■ **Task goal**:
Turn the lines starting at the one containing "Vyhledávání" and ending at the one containing "участники Собрания проголосовали единогласно." into a JSON list of strings, one string per line, skipping blank lines and leaving out the pictures.

(Stored records)

►

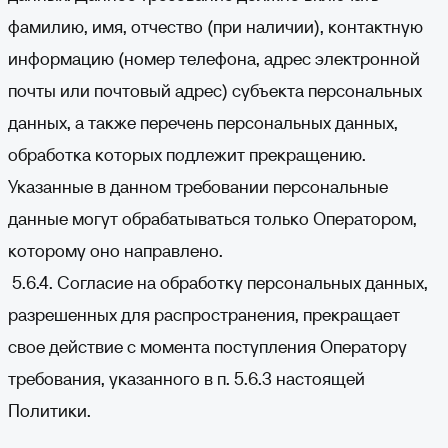
фамилию, имя, отчество (при наличии), контактную
информацию (номер телефона, адрес электронной
почты или почтовый адрес) субъекта персональных
данных, а также перечень персональных данных,
обработка которых подлежит прекращению.
Указанные в данном требовании персональные
данные могут обрабатываться только Оператором,
которому оно направлено.
5.6.4. Согласие на обработку персональных данных,
разрешенных для распространения, прекращает
свое действие с момента поступления Оператору
требования, указанного в п. 5.6.3 настоящей
Политики.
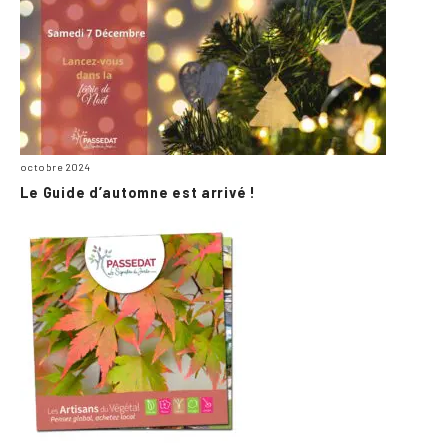
octobre 2024
Le Guide d’automne est arrivé !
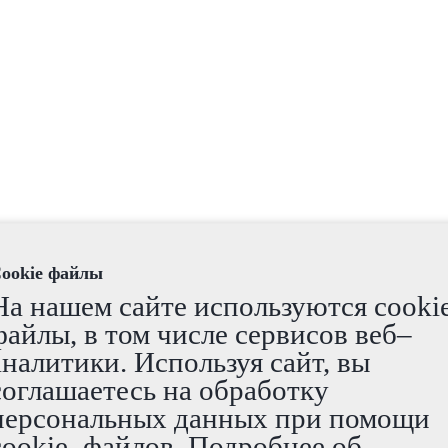
ookie файлы
На нашем сайте используются cooki
файлы, в том числе сервисов веб–
аналитики. Используя сайт, вы
соглашаетесь на обработку
персональных данных при помощи
cookie–файлов. Подробнее об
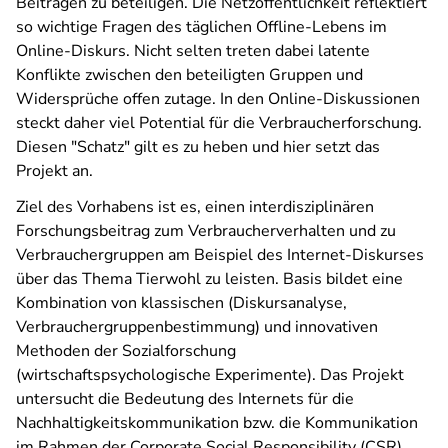
Beiträgen zu beteiligen. Die Netzöffentlichkeit reflektiert
so wichtige Fragen des täglichen Offline-Lebens im
Online-Diskurs. Nicht selten treten dabei latente
Konflikte zwischen den beteiligten Gruppen und
Widersprüche offen zutage. In den Online-Diskussionen
steckt daher viel Potential für die Verbraucherforschung.
Diesen "Schatz" gilt es zu heben und hier setzt das
Projekt an.
Ziel des Vorhabens ist es, einen interdisziplinären
Forschungsbeitrag zum Verbraucherverhalten und zu
Verbrauchergruppen am Beispiel des Internet-Diskurses
über das Thema Tierwohl zu leisten. Basis bildet eine
Kombination von klassischen (Diskursanalyse,
Verbrauchergruppenbestimmung) und innovativen
Methoden der Sozialforschung
(wirtschaftspsychologische Experimente). Das Projekt
untersucht die Bedeutung des Internets für die
Nachhaltigkeitskommunikation bzw. die Kommunikation
im Rahmen der Corporate Social Responsibility (CSR).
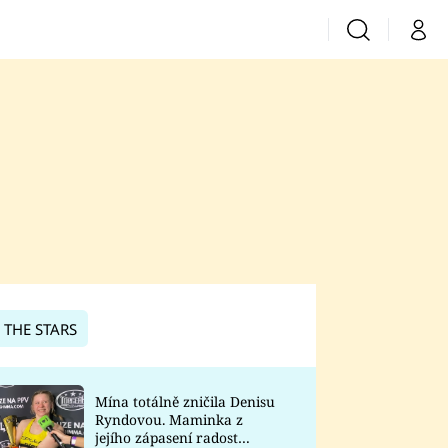
Vyhledávání
Můj 
Prima+
CNN Prima News
Prima Fresh
Prima Living
Prima Zoom
 THE STARS
Prima Lajk
Mína totálně zničila Denisu
Ryndovou. Maminka z
Sledujte nás
jejího zápasení radost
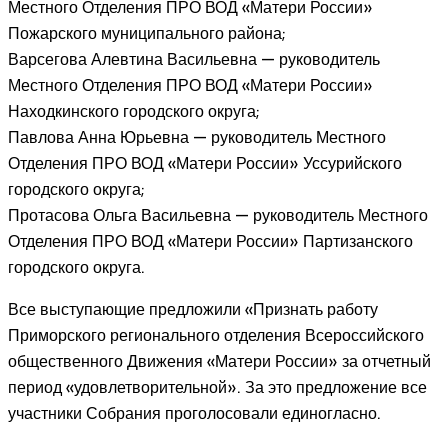
Местного Отделения ПРО ВОД «Матери России»
Пожарского муниципального района;
Варсегова Алевтина Васильевна — руководитель
Местного Отделения ПРО ВОД «Матери России»
Находкинского городского округа;
Павлова Анна Юрьевна — руководитель Местного
Отделения ПРО ВОД «Матери России» Уссурийского
городского округа;
Протасова Ольга Васильевна — руководитель Местного
Отделения ПРО ВОД «Матери России» Партизанского
городского округа.
Все выступающие предложили «Признать работу
Приморского регионального отделения Всероссийского
общественного Движения «Матери России» за отчетный
период «удовлетворительной». За это предложение все
участники Собрания проголосовали единогласно.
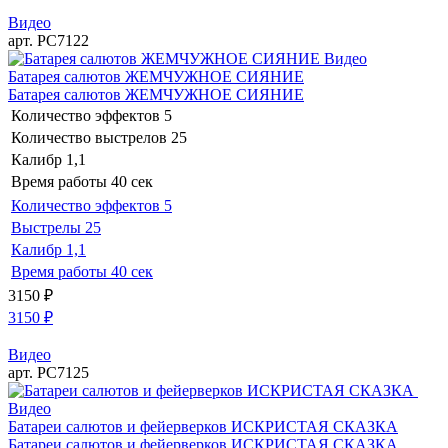
Видео
арт. РС7122
Видео
Батарея салютов ЖЕМЧУЖНОЕ СИЯНИЕ
Батарея салютов ЖЕМЧУЖНОЕ СИЯНИЕ
Количество эффектов
5
Количество выстрелов
25
Калибр
1,1
Время работы
40 сек
Количество эффектов
5
Выстрелы
25
Калибр
1,1
Время работы
40 сек
3150
₽
3150
₽
Видео
арт. РС7125
Видео
Батареи салютов и фейерверков ИСКРИСТАЯ СКАЗКА
Батареи салютов и фейерверков ИСКРИСТАЯ СКАЗКА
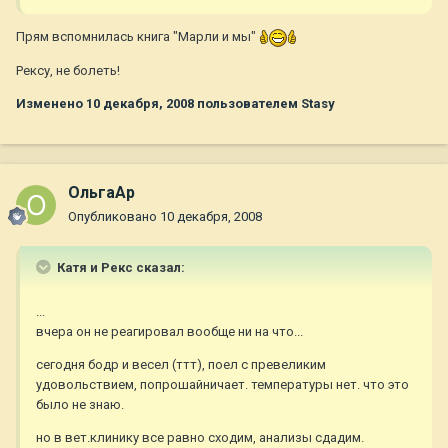
Прям вспомнилась книга "Марли и мы"
Рексу, не болеть!
Изменено
10 декабря, 2008
пользователем Stasy
ОльгаАр
Опубликовано
10 декабря, 2008
Катя и Рекс сказал:
...
вчера он не реагировал вообще ни на что...
сегодня бодр и весел (ттт), поел с превеликим
удовольствием, попрошайничает. температуры нет. что это
было не знаю.
но в вет.клинику все равно сходим, анализы сдадим.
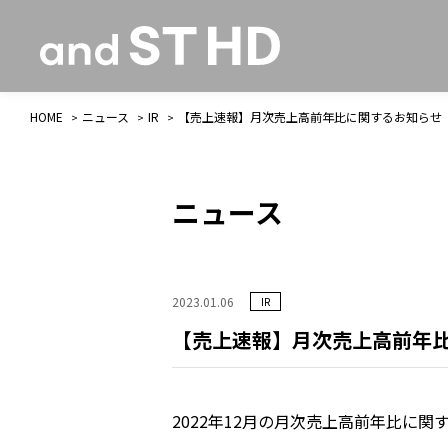
HOME
ニュース
IR
【売上速報】月次売上高前年比に関するお知らせ
ニュース
2023.01.06
IR
【売上速報】月次売上高前年
2022年12月の月次売上高前年比に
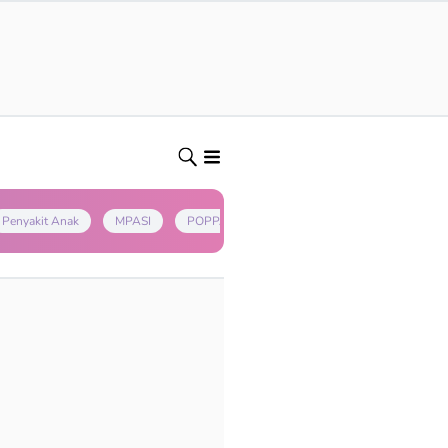
Penyakit Anak
MPASI
POPPAPA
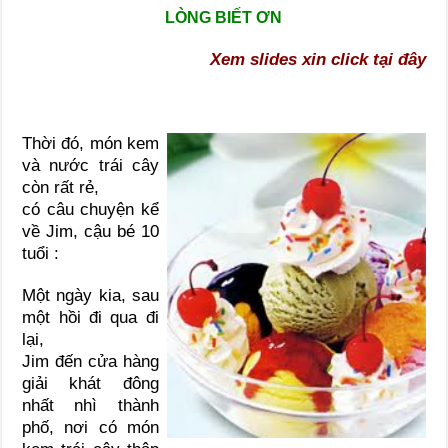
LÒNG BIẾT ƠN
Xem slides xin click tại đây
Thời đó, món kem
và nước trái cây
còn rất rẻ,
có câu chuyện kể
về Jim, cậu bé 10
tuổi :
Một ngày kia, sau
một hồi đi qua đi
lại,
Jim đến cửa hàng
giải khát đông
nhất nhì thành
phố, nơi có món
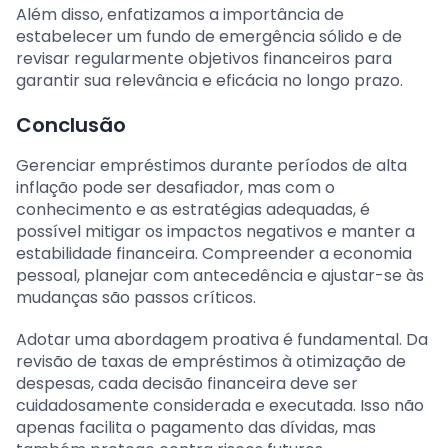
Além disso, enfatizamos a importância de
estabelecer um fundo de emergência sólido e de
revisar regularmente objetivos financeiros para
garantir sua relevância e eficácia no longo prazo.
Conclusão
Gerenciar empréstimos durante períodos de alta
inflação pode ser desafiador, mas com o
conhecimento e as estratégias adequadas, é
possível mitigar os impactos negativos e manter a
estabilidade financeira. Compreender a economia
pessoal, planejar com antecedência e ajustar-se às
mudanças são passos críticos.
Adotar uma abordagem proativa é fundamental. Da
revisão de taxas de empréstimos à otimização de
despesas, cada decisão financeira deve ser
cuidadosamente considerada e executada. Isso não
apenas facilita o pagamento das dívidas, mas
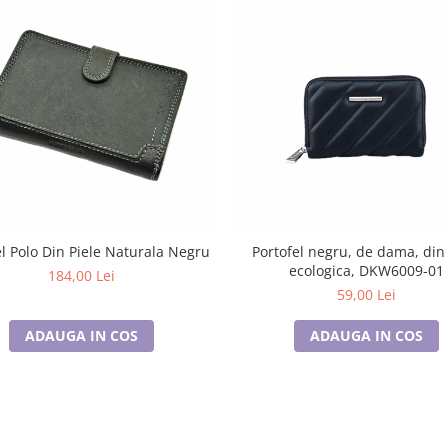
el Polo Din Piele Naturala Negru
Portofel negru, de dama, din 
ecologica, DKW6009-01
184,00 Lei
59,00 Lei
ADAUGA IN COS
ADAUGA IN COS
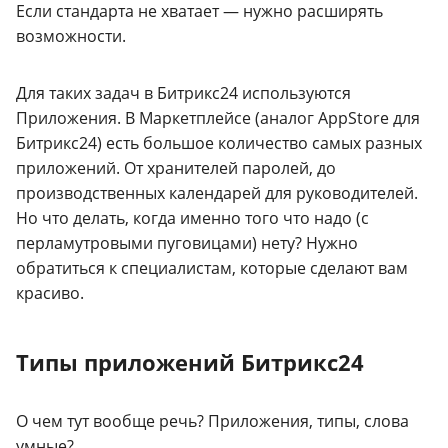
Если стандарта не хватает — нужно расширять
возможности.
Для таких задач в Битрикс24 используются
Приложения. В Маркетплейсе (аналог AppStore для
Битрикс24) есть большое количество самых разных
приложений. От хранителей паролей, до
производственных календарей для руководителей.
Но что делать, когда именно того что надо (с
перламутровыми пуговицами) нету? Нужно
обратиться к специалистам, которые сделают вам
красиво.
Типы приложений Битрикс24
О чем тут вообще речь? Приложения, типы, слова
умные?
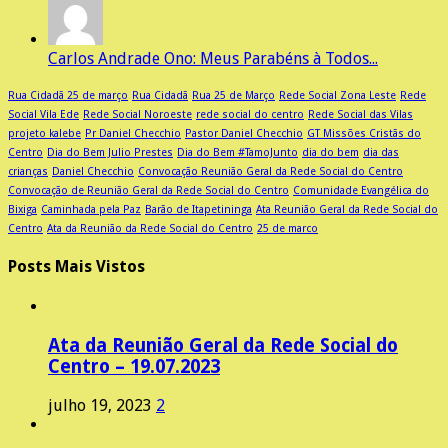
Carlos Andrade Ono: Meus Parabéns à Todos...
Rua Cidadã 25 de março
Rua Cidadã
Rua 25 de Março
Rede Social Zona Leste
Rede
Social Vila Ede
Rede Social Noroeste
rede social do centro
Rede Social das Vilas
projeto kalebe
Pr Daniel Checchio
Pastor Daniel Checchio
GT Missões Cristãs do
Centro
Dia do Bem Julio Prestes
Dia do Bem #TamoJunto
dia do bem
dia das
crianças
Daniel Checchio
Convocação Reunião Geral da Rede Social do Centro
Convocação de Reunião Geral da Rede Social do Centro
Comunidade Evangélica do
Bixiga
Caminhada pela Paz
Barão de Itapetininga
Ata Reunião Geral da Rede Social do
Centro
Ata da Reunião da Rede Social do Centro
25 de marco
Posts Mais Vistos
Ata da Reunião Geral da Rede Social do
Centro – 19.07.2023
julho 19, 2023
2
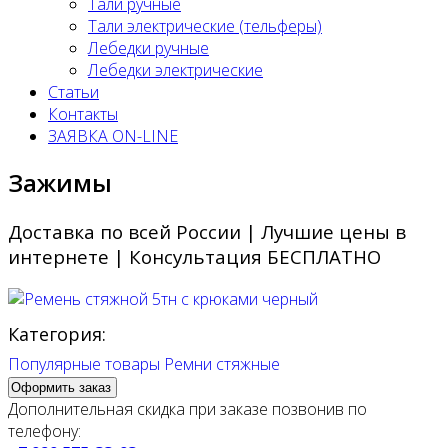
Тали ручные
Тали электрические (тельферы)
Лебедки ручные
Лебедки электрические
Статьи
Контакты
ЗАЯВКА ON-LINE
Зажимы
Доставка по всей России | Лучшие цены в
интернете | Консультация БЕСПЛАТНО
Категория:
Популярные товары
Ремни стяжные
Оформить заказ
Дополнительная скидка при заказе позвонив по
телефону:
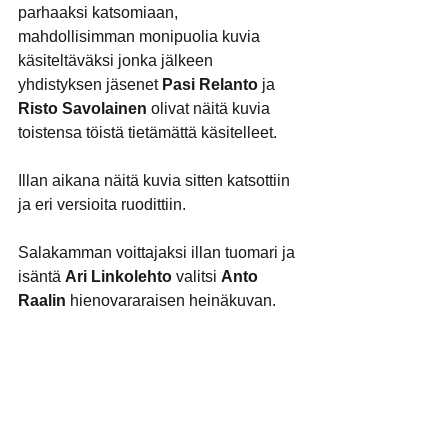
parhaaksi katsomiaan, 
mahdollisimman monipuolia kuvia 
käsiteltäväksi jonka jälkeen 
yhdistyksen jäsenet
 Pasi Relanto
 ja
Risto Savolainen
 olivat näitä kuvia 
toistensa töistä tietämättä käsitelleet.
Illan aikana näitä kuvia sitten katsottiin 
ja eri versioita ruodittiin.
Salakamman voittajaksi illan tuomari ja 
isäntä 
Ari Linkolehto
 valitsi 
Anto 
Raalin
 hienovararaisen heinäkuvan.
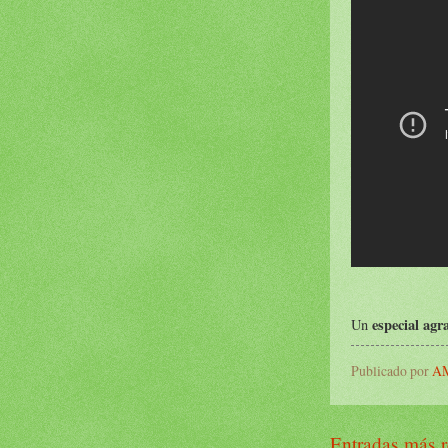
especial ag
Un
Publicado por
AM
Entradas más r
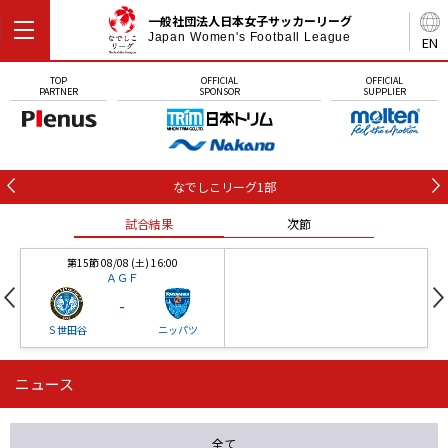
一般社団法人日本女子サッカーリーグ
Japan Women's Football League
EN
TOP
OFFICIAL
OFFICIAL
PARTNER
SPONSOR
SUPPLIER
なでしこリーグ1部
試合結果
次節
第15節 08/08 (土) 16:00
ＡＧＦ
-
Ｓ世田谷
ニッパツ
ニュース
第16節 09/05 (土) 15:00
第16節 09/05 (土) 15:00
試合結果
次節
ニッパツ
石人の星
-
-
全て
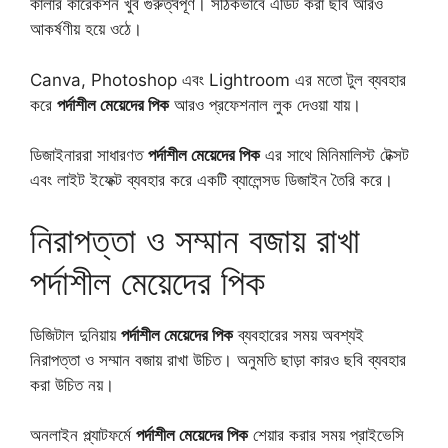
কালার কারেকশন খুব গুরুত্বপূর্ণ। সঠিকভাবে এডিট করা ছবি আরও
আকর্ষণীয় হয়ে ওঠে।
Canva, Photoshop এবং Lightroom এর মতো টুল ব্যবহার
করে
পর্দাশীল মেয়েদের পিক
আরও প্রফেশনাল লুক দেওয়া যায়।
ডিজাইনাররা সাধারণত
পর্দাশীল মেয়েদের পিক
এর সাথে মিনিমালিস্ট টেক্সট
এবং লাইট ইফেক্ট ব্যবহার করে একটি ব্যালেন্সড ডিজাইন তৈরি করে।
নিরাপত্তা ও সম্মান বজায় রাখা
পর্দাশীল মেয়েদের পিক
ডিজিটাল দুনিয়ায়
পর্দাশীল মেয়েদের পিক
ব্যবহারের সময় অবশ্যই
নিরাপত্তা ও সম্মান বজায় রাখা উচিত। অনুমতি ছাড়া কারও ছবি ব্যবহার
করা উচিত নয়।
অনলাইন প্ল্যাটফর্মে
পর্দাশীল মেয়েদের পিক
শেয়ার করার সময় প্রাইভেসি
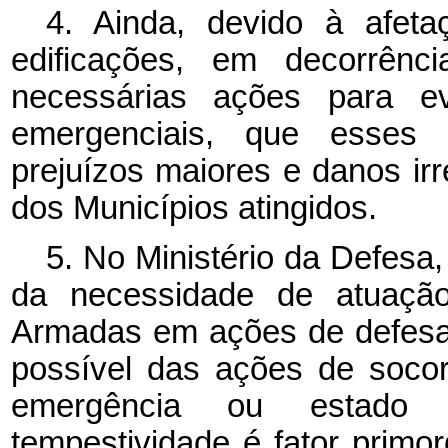
4. Ainda, devido à afet
edificações, em decorrên
necessárias ações para evi
emergenciais, que esses 
prejuízos maiores e danos irr
dos Municípios atingidos.
5. No Ministério da Defesa,
da necessidade de atuação
Armadas em ações de defesa c
possível das ações de soco
emergência ou estado 
tempestividade é fator primo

◄

■ **Output of the exercise**:
[
  "Vyhledávání",
  "Můj ",
  "Prima+",
  "CNN Prima News",
  "Prima Fresh",
  "Prima Living",
  "Prima Zoom",
  " THE STARS",
  "Prima Lajk",
  "Mína totálně zničila Denisu",
  "Ryndovou. Maminka z",
  "Sledujte nás",
  "jejího zápasení radost",
  "Местного Отделения ПРО ВОД «Матери России»",
  "Пожарского муниципального района;",
  "Варсегова Алевтина Васильевна — руководитель",
  "Местного Отделения ПРО ВОД «Матери России»",
  "Находкинского городского округа;",
  "Павлова Анна Юрьевна — руководитель Местного",
  "Отделения ПРО ВОД «Матери России» Уссурийского",
  "городского округа;",
  "Протасова Ольга Васильевна — руководитель Местного",
  "Отделения ПРО ВОД «Матери России» Партизанского",
  "городского округа.",
  "Все выступающие предложили «Признать работу",
  "Приморского регионального отделения Всероссийского",
  "общественного Движения «Матери России» за отчетный",
  "период «удовлетворительной». За это предложение все",
  "участники Собрания проголосовали единогласно."
]